→ What the exercise asks
Word-for-word repetition of the records below is needed, but only from the line holding "hfov_deg: 30.3" through the final line, with pictures excluded.

──────── Data shown

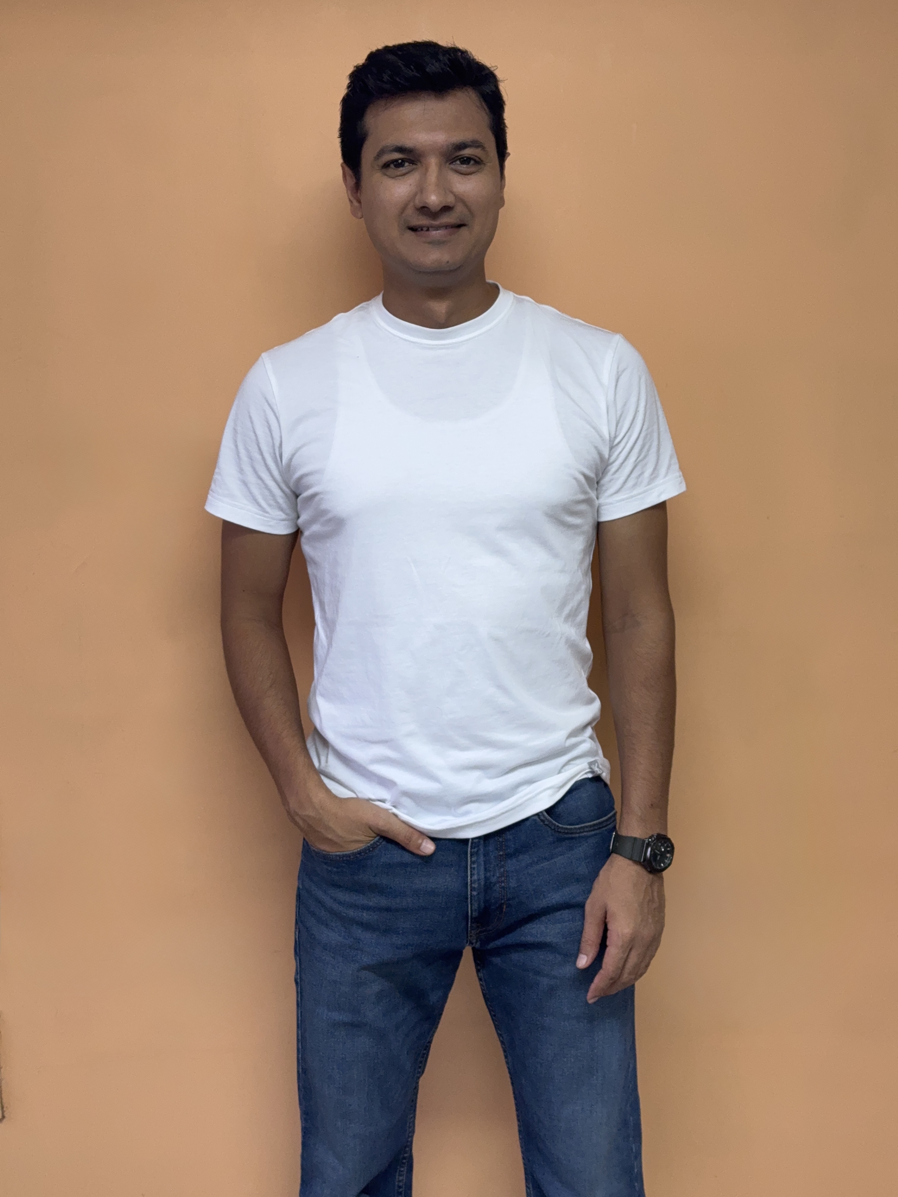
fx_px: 1660
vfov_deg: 39.7
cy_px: 598
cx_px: 449
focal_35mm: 48
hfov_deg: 30.3
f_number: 1.78
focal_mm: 6.76
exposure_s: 1/50
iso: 100
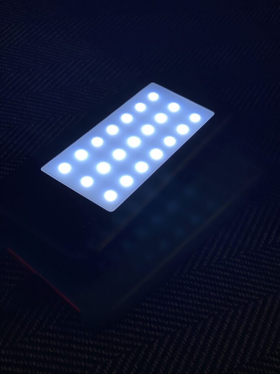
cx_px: 140
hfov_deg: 28.0
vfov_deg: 36.8
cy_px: 187
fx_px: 561
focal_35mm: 52
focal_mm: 6
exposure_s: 1/118
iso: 25
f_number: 2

────────────────

→ Output for this task
hfov_deg: 30.3
f_number: 1.78
focal_mm: 6.76
exposure_s: 1/50
iso: 100
cx_px: 140
hfov_deg: 28.0
vfov_deg: 36.8
cy_px: 187
fx_px: 561
focal_35mm: 52
focal_mm: 6
exposure_s: 1/118
iso: 25
f_number: 2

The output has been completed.